# Problem details:
Every line below needs to be printed again exactly, without any of its pictures.

/---

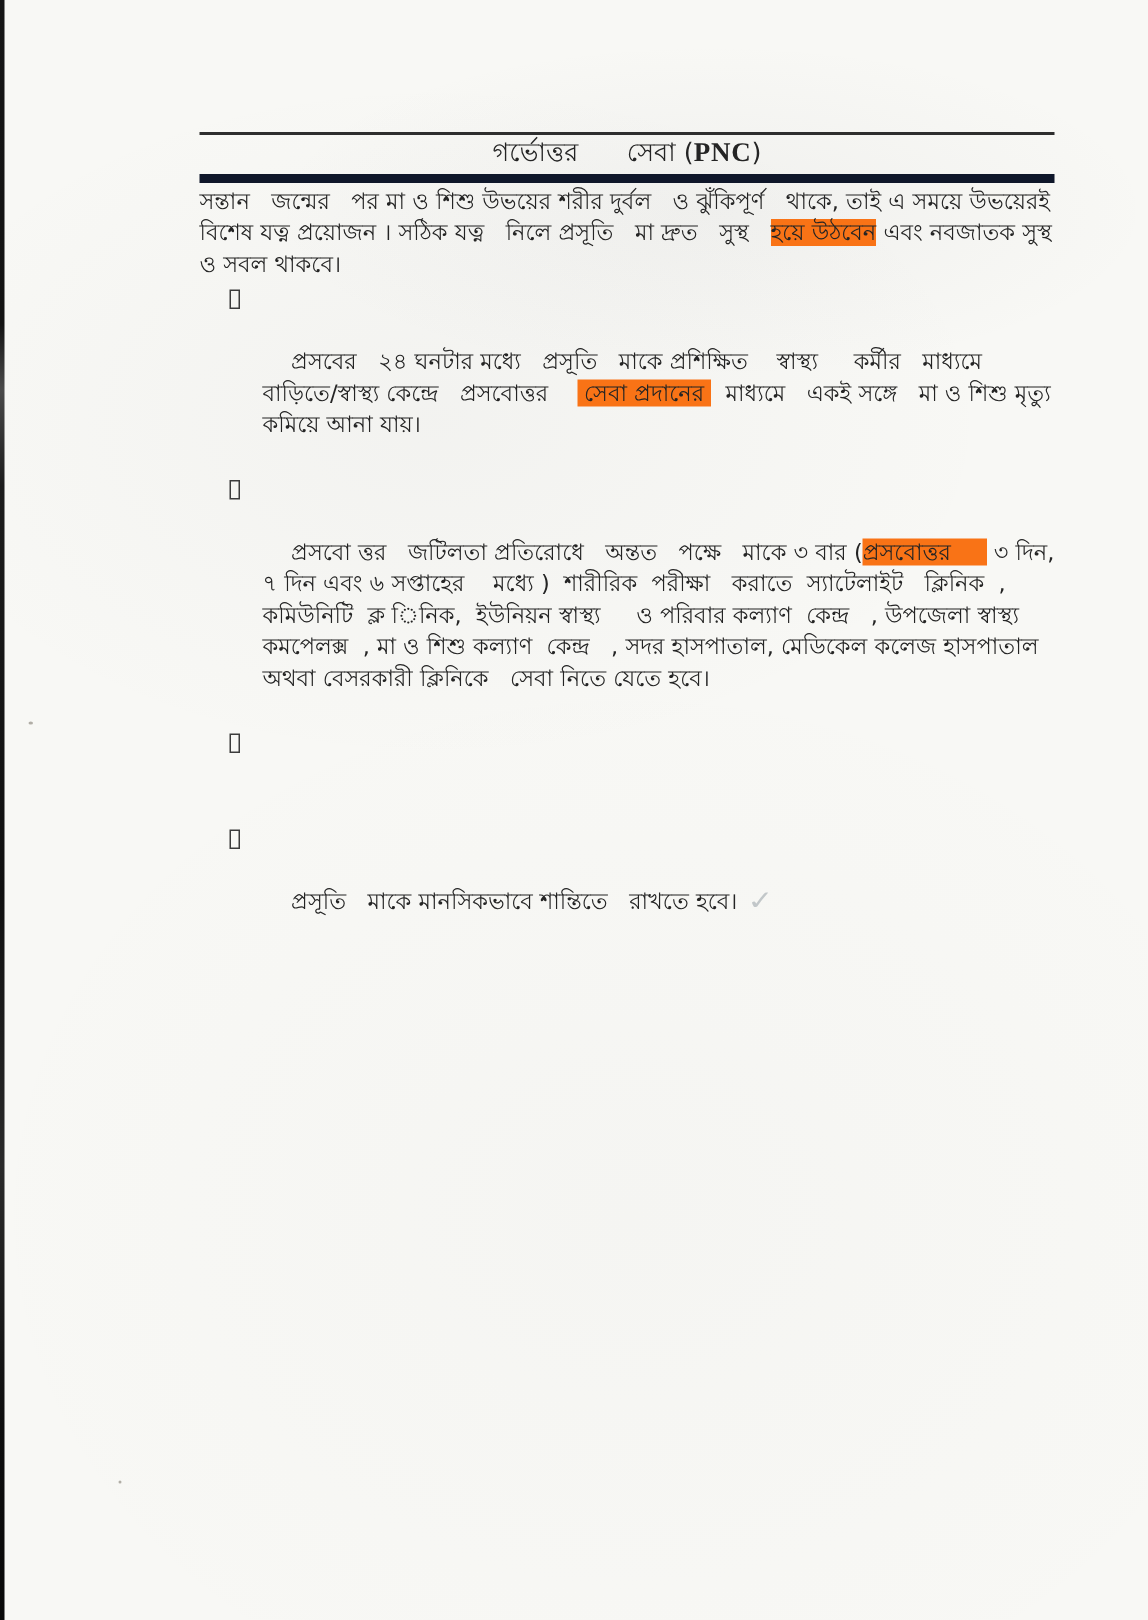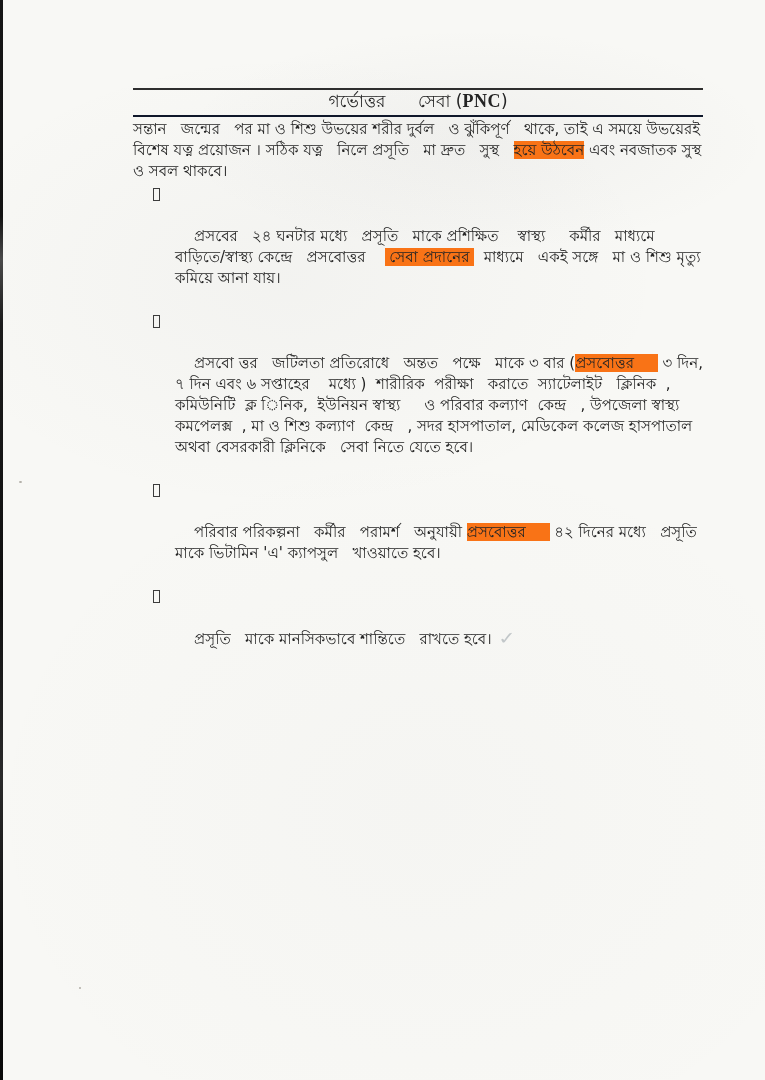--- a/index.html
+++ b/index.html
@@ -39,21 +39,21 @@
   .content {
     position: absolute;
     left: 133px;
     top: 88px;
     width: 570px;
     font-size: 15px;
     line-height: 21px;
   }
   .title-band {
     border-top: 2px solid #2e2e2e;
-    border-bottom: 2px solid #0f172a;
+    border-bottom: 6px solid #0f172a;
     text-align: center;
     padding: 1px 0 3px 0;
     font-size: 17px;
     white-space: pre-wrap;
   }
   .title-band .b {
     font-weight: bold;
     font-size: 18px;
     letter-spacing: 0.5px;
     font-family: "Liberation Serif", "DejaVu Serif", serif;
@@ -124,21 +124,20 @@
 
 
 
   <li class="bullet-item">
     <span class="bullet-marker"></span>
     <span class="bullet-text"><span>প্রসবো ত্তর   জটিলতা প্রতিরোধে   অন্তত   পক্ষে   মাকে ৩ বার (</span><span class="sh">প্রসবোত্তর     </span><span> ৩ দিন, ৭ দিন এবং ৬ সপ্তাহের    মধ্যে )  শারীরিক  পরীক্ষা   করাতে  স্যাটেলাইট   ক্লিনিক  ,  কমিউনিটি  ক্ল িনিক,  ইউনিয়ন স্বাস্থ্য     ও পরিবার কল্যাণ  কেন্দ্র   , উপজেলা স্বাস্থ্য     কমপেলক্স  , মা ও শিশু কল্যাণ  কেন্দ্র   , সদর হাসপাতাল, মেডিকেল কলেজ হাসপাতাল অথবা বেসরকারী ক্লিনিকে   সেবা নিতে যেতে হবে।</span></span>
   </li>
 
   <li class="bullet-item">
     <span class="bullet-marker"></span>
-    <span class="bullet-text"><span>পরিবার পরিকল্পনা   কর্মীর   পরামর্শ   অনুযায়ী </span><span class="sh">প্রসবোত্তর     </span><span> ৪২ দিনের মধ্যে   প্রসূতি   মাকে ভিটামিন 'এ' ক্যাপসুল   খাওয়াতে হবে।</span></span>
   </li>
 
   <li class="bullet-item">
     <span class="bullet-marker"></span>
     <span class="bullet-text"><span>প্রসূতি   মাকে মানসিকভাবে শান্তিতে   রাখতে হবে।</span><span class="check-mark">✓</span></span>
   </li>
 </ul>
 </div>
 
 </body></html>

\---

# Written response:
--- a/index.html
+++ b/index.html
@@ -39,21 +39,21 @@
   .content {
     position: absolute;
     left: 133px;
     top: 88px;
     width: 570px;
     font-size: 15px;
     line-height: 21px;
   }
   .title-band {
     border-top: 2px solid #2e2e2e;
-    border-bottom: 2px solid #0f172a;
+    border-bottom: 6px solid #0f172a;
     text-align: center;
     padding: 1px 0 3px 0;
     font-size: 17px;
     white-space: pre-wrap;
   }
   .title-band .b {
     font-weight: bold;
     font-size: 18px;
     letter-spacing: 0.5px;
     font-family: "Liberation Serif", "DejaVu Serif", serif;
@@ -124,21 +124,20 @@
 
 
 
   <li class="bullet-item">
     <span class="bullet-marker"></span>
     <span class="bullet-text"><span>প্রসবো ত্তর   জটিলতা প্রতিরোধে   অন্তত   পক্ষে   মাকে ৩ বার (</span><span class="sh">প্রসবোত্তর     </span><span> ৩ দিন, ৭ দিন এবং ৬ সপ্তাহের    মধ্যে )  শারীরিক  পরীক্ষা   করাতে  স্যাটেলাইট   ক্লিনিক  ,  কমিউনিটি  ক্ল িনিক,  ইউনিয়ন স্বাস্থ্য     ও পরিবার কল্যাণ  কেন্দ্র   , উপজেলা স্বাস্থ্য     কমপেলক্স  , মা ও শিশু কল্যাণ  কেন্দ্র   , সদর হাসপাতাল, মেডিকেল কলেজ হাসপাতাল অথবা বেসরকারী ক্লিনিকে   সেবা নিতে যেতে হবে।</span></span>
   </li>
 
   <li class="bullet-item">
     <span class="bullet-marker"></span>
-    <span class="bullet-text"><span>পরিবার পরিকল্পনা   কর্মীর   পরামর্শ   অনুযায়ী </span><span class="sh">প্রসবোত্তর     </span><span> ৪২ দিনের মধ্যে   প্রসূতি   মাকে ভিটামিন 'এ' ক্যাপসুল   খাওয়াতে হবে।</span></span>
   </li>
 
   <li class="bullet-item">
     <span class="bullet-marker"></span>
     <span class="bullet-text"><span>প্রসূতি   মাকে মানসিকভাবে শান্তিতে   রাখতে হবে।</span><span class="check-mark">✓</span></span>
   </li>
 </ul>
 </div>
 
 </body></html>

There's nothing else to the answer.